Pesquisa clínica pioneira é financiada pelo governo federal e pode ampliar o acesso gratuito a tratamento inovador para doenças raras.

Foto: Walterson Rosa/MS.

O Brasil deu um passo histórico no tratamento de doenças raras com o início do primeiro estudo clínico em humanos com terapia gênica para Atrofia Muscular Espinhal (AME) Tipo 1. O anúncio foi feito pelo Ministério da Saúde e pela Fundação Oswaldo Cruz, com investimento federal de R$ 122 milhões no desenvolvimento da tecnologia, que utiliza dose única e pode transformar a expectativa de vida de crianças diagnosticadas com a doença.

A nova terapia integra a medicina de precisão e utiliza vetores virais e plasmídeos para corrigir alterações genéticas responsáveis pela AME. A primeira aplicação do medicamento ocorreu em janeiro, após autorização da Agência Nacional de Vigilância Sanitária, e atualmente está nas fases iniciais de avaliação de segurança, tolerabilidade e eficácia.

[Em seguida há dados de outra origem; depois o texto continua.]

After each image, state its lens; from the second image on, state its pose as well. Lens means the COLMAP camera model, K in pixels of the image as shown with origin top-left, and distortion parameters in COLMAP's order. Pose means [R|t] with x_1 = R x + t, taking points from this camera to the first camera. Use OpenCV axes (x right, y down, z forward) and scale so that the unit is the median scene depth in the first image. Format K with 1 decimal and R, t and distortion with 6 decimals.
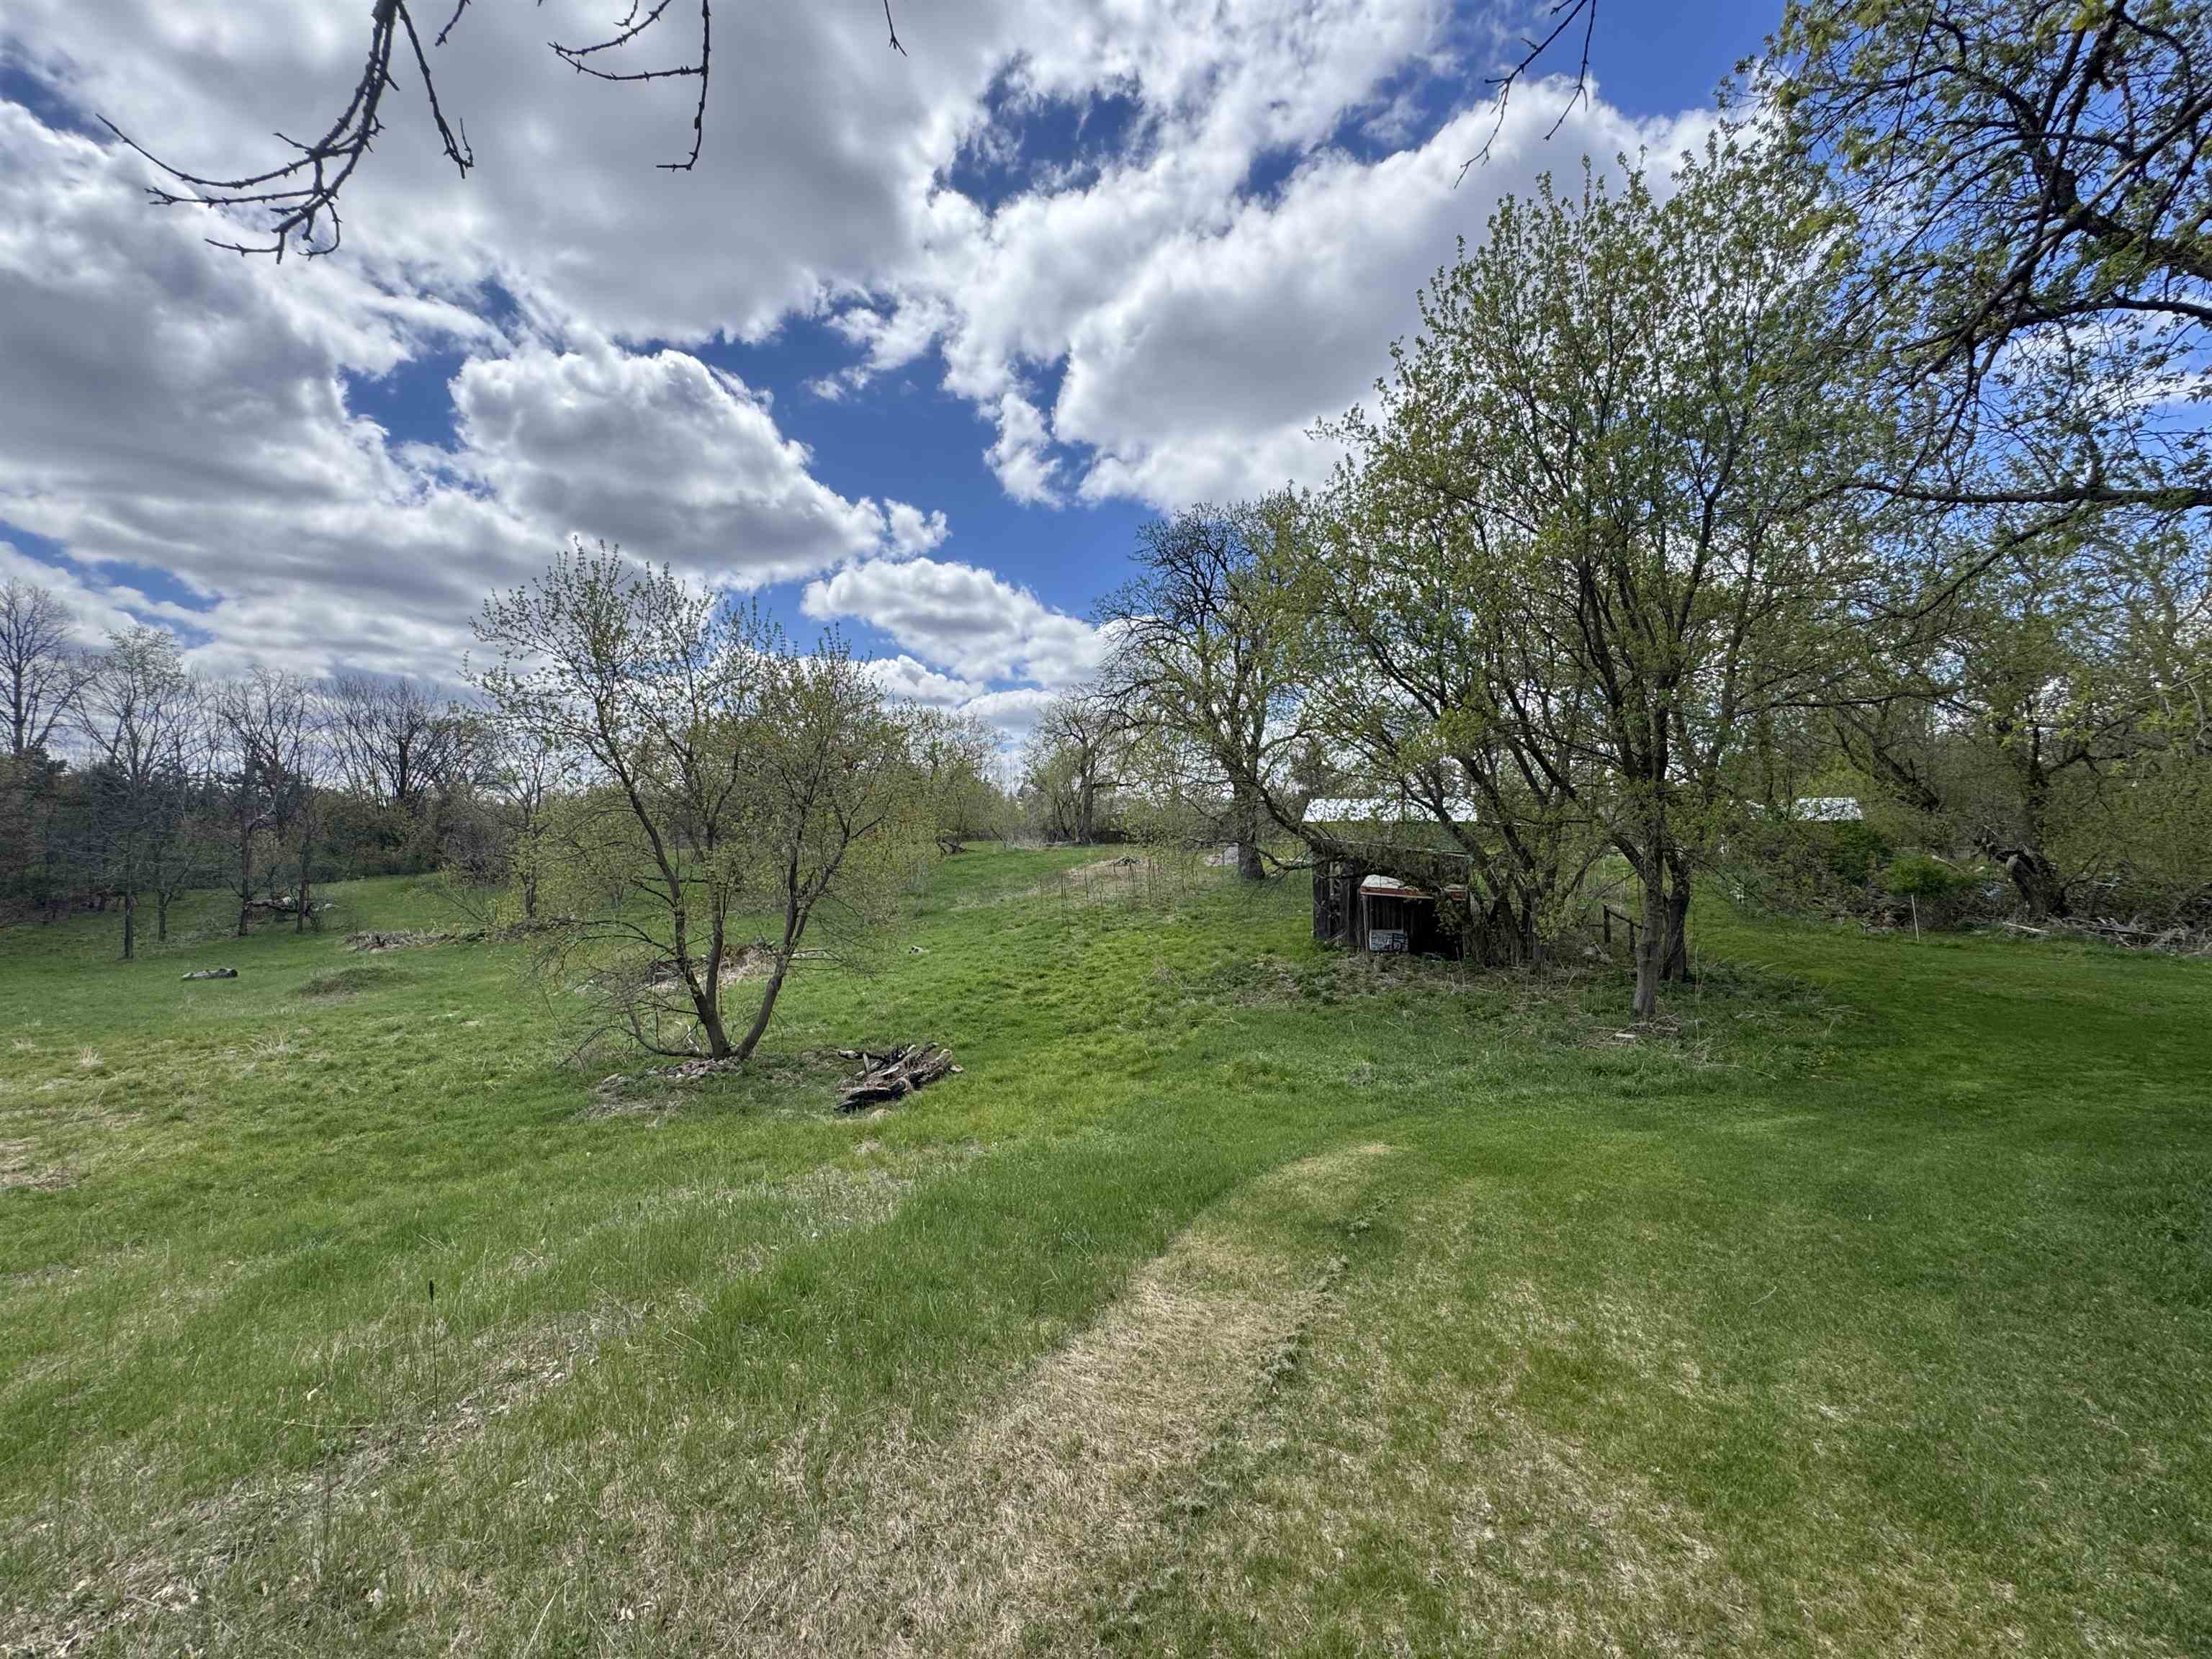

Segundo o ministro da Saúde, Alexandre Padilha, a iniciativa reforça o compromisso do Sistema Único de Saúde com a oferta de tratamentos de alta complexidade de forma gratuita. A tecnologia, se aprovada, poderá ser incorporada ao SUS após análise da Comissão Nacional de Incorporação de Tecnologias, ampliando o acesso à população.

O estudo é destinado a crianças com diagnóstico genético confirmado da AME Tipo 1, com idade entre duas semanas e 12 meses, incluindo casos sintomáticos e pré-sintomáticos. A inclusão de novos pacientes será gradual, e a produção nacional será fortalecida com transferência de tecnologia para unidades da Fiocruz, permitindo o desenvolvimento de terapias para outras doenças raras.

A Atrofia Muscular Espinhal é uma condição genética grave que afeta os neurônios responsáveis pelos movimentos, causando perda progressiva da força muscular e podendo comprometer a sobrevivência nos primeiros anos de vida. Com resultados positivos e aprovação regulatória, a nova terapia poderá representar um avanço decisivo no tratamento e na qualidade de vida dos pacientes atendidos pelo SUS.